Headline.co.id, Jakarta ~ Badan Pusat Statistik (BPS) pada Februari 2025 melaporkan bahwa 59,4% tenaga kerja di Indonesia berada di sektor informal. Angka ini menghambat ambisi Indonesia untuk menjadi negara maju. Penyebab utama adalah kurangnya penyerapan tenaga kerja formal dan penurunan jam kerja penuh.
Wisnu, seorang ekonom dari Universitas Gadjah Mada, menyatakan bahwa tingginya pekerja informal berkorelasi dengan kemiskinan struktural. Menurutnya, lapangan kerja formal yang tidak memadai menjadi salah satu penyebab utama. “Perlu dicatat, bahwa salah satu pilar pengentasan kemiskinan adalah active labor policy atau memberikan pekerjaan yang baik dan layak. Saya menekankan bahwa meskipun angka pengangguran terbuka mungkin rendah, yaitu kurang dari 5%, banyak pekerja tetap berada dalam kondisi underemployment atau pekerjaan informal yang tidak memiliki jam kerja yang memadai,” ungkap Wisnu pada Kamis (30/10).

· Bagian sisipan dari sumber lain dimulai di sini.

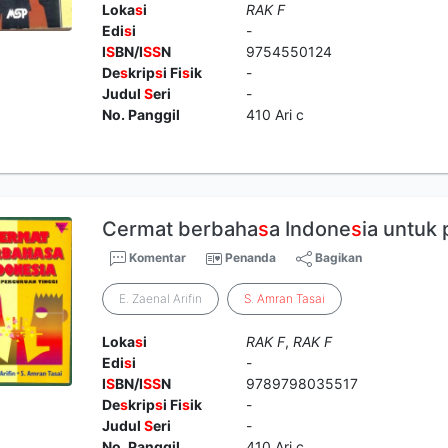
Loka
s
i
RAK F
Edi
s
i
-
I
S
BN/I
S
S
N
9754550124
De
s
krip
s
i Fi
s
ik
-
Judul
S
eri
-
No. Panggil
410 Ari c
Cermat berbaha
s
a Indone
s
ia untuk 
Komentar
Penanda
Bagikan
E. Zaenal Arifin
S
.
Amran
Tasai
Loka
s
i
RAK F
,
RAK F
Edi
s
i
-
I
S
BN/I
S
S
N
9789798035517
De
s
krip
s
i Fi
s
ik
-
Judul
S
eri
-
No. Panggil
410 Ari c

Gelombang pemutusan hubungan kerja (PHK) di sektor manufaktur dan jasa memaksa pekerja beralih ke sektor informal karena fleksibilitasnya. Selain itu, banyak lulusan sarjana dan pekerja terpaksa bekerja di sektor informal yang tidak sesuai dengan kompetensi mereka karena pilihan yang terbatas. Wisnu menyebut fenomena ini sebagai “pelampung” bagi angkatan kerja yang tidak terserap oleh sektor formal. “Jadi saya menilai bahwa kemiskinan struktural dan keterbatasan lapangan kerja formal adalah bagian penting dari permasalahan ini,” katanya.
Wisnu menegaskan bahwa upah minimum bukanlah masalah utama dari tingginya angka pekerja informal. Masalah utamanya adalah kurangnya penyerapan tenaga kerja formal yang memadai, penurunan jam kerja penuh, dan pertumbuhan usaha rumah tangga yang informal. Ia mencontohkan bahwa 80% lapangan kerja baru 2018-2024 muncul di usaha rumah tangga informal.
Ia merekomendasikan pemerintah untuk mendorong pengembangan sektor produktif, seperti industrialisasi yang menyerap banyak tenaga kerja, peningkatan kapasitas tenaga kerja, dan dukungan agar usaha mikro naik kelas menuju formalitas. Wisnu menyarankan agar pemerintah fokus pada kualitas pekerjaan, bukan hanya kuantitas, serta mendorong formalitas dan transisi dari informal ke formal dengan menerapkan skema insentif agar usaha informal dapat naik kelas. Ini bisa dilakukan dengan memberikan akses pembiayaan, teknologi, pelatihan bisnis, dan insentif fiskal agar usaha tersebut tercatat, mematuhi regulasi, dan menyediakan pekerja formal.
Wisnu juga menekankan pentingnya langkah komprehensif untuk meningkatkan produktivitas, memperkuat pelatihan vokasi, mendorong transformasi usaha informal menjadi formal, serta memberikan insentif bagi formalitas. Selain itu, upaya meningkatkan produktivitas tenaga kerja dan kapasitas usaha juga penting untuk menghindari jebakan ‘skill trap’. “Memperkuat sistem pelatihan vokasi, magang, dan link and match pendidikan dan kebutuhan industri agar lulusan memiliki kompetensi yang dibutuhkan,” pungkasnya.